The express from Shanghai clanked to a stop in Peiping’s Chien Men station. Waiting on the platform was a solid array of Communist bigwigs—Chairman Mao Tse-tung, Commander in Chief Chu Teh, foreign affairs expert, Chou Enlai, a score of lesser party bosses and assorted “democratic personages.” From the train into this welcoming group stepped dignified little Madame Sun Yatsen.

Her arrival in China’s Communist capital was the big act in an intensive Communist drive to win friends for Soviet Russia. She is chairman of the new Sino-Soviet Friendship Association, now getting top play in China’s Communist press.

Madame Sun, who is an elder sister of Madame Chiang Kaishek, “withdrew” from politics in 1927 as a gesture of solidarity with the Communists in their break with Chiang Kai-shek’s Nationalists. She spent two years in Moscow, then returned to Nationalist China. She remained frankly hostile to the Chiang Kai-shek regime, dabbled in welfare work, gathered a circle of international left-wingers around her. When the Communists took over Shanghai, she fell in with their plans for Sino-Soviet friendship.

“We must lean to one side,” Mao Tse-tung proclaimed last July. The Sino-Soviet Friendship Association was the apparatus the Communists set up to get Chinese to lean—toward the U.S.S.R., of course. Association branches have mushroomed in every sizable Communist-held city. Shanghai’s got under way last week. On a public platform adorned with huge posters of Lenin, Stalin, Mao Tse-tung and Chu Teh, Shanghai’s Communist leaders echoed the word: “We want to lean to one side.”

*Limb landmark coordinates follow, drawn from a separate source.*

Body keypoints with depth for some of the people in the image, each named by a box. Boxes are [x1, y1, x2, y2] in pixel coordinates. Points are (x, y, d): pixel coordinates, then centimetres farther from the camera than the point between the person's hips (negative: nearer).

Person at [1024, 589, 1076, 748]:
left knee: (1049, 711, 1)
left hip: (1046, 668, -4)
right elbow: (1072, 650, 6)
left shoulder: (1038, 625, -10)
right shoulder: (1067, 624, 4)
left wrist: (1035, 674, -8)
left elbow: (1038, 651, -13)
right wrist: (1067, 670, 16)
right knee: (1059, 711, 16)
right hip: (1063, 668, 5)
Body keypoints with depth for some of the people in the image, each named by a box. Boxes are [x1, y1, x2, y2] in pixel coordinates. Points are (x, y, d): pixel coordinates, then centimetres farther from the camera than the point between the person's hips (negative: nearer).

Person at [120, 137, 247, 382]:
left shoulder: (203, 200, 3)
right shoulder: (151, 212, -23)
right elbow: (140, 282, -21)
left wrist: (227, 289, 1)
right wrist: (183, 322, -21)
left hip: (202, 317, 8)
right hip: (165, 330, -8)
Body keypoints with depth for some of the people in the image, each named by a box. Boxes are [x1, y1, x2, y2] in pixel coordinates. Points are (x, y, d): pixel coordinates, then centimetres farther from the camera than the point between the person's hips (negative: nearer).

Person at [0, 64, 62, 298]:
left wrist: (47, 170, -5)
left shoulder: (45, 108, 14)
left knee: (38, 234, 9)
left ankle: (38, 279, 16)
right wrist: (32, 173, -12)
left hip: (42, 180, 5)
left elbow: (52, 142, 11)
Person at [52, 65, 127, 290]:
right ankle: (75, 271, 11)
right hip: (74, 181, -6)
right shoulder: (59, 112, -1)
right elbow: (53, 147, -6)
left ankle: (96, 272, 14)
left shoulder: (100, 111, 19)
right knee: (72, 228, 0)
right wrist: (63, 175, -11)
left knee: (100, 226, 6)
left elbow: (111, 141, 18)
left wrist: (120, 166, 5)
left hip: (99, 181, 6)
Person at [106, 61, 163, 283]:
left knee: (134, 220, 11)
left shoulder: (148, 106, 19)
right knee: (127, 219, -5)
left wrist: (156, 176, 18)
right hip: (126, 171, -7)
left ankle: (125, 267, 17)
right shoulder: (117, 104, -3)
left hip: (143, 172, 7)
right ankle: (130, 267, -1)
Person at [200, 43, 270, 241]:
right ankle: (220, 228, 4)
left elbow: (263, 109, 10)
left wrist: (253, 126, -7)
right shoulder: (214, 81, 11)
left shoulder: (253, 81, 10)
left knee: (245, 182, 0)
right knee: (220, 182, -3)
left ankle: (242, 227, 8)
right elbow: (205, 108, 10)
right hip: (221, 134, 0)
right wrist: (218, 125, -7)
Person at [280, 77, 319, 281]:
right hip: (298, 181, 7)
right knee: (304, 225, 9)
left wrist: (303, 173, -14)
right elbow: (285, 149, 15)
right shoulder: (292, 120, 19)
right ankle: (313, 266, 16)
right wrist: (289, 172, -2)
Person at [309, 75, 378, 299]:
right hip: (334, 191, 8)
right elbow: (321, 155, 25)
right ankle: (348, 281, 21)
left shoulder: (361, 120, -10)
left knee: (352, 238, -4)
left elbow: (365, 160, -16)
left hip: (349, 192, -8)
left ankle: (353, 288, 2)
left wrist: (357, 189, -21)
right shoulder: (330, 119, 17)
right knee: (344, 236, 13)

In North China, the Sino-Soviet Friendship Associations were way ahead. Dairen’s association claimed a membership of more than 200,000. This month in Dairen is “Sino-Soviet Friendship Month.” A campaign is under way to have citizens “publicize, learn from and support Soviet Russia!” Peiping recently staged a gigantic Soviet exhibition “to introduce systematically the great socialist construction of the U.S.S.R.” Madame Sun’s presence and her exhortation for Chinese and Russians to march ahead as “comrades-in-arms” topped the propaganda campaign. For her labors, the Red press hailed her as “the Exalted Widow.”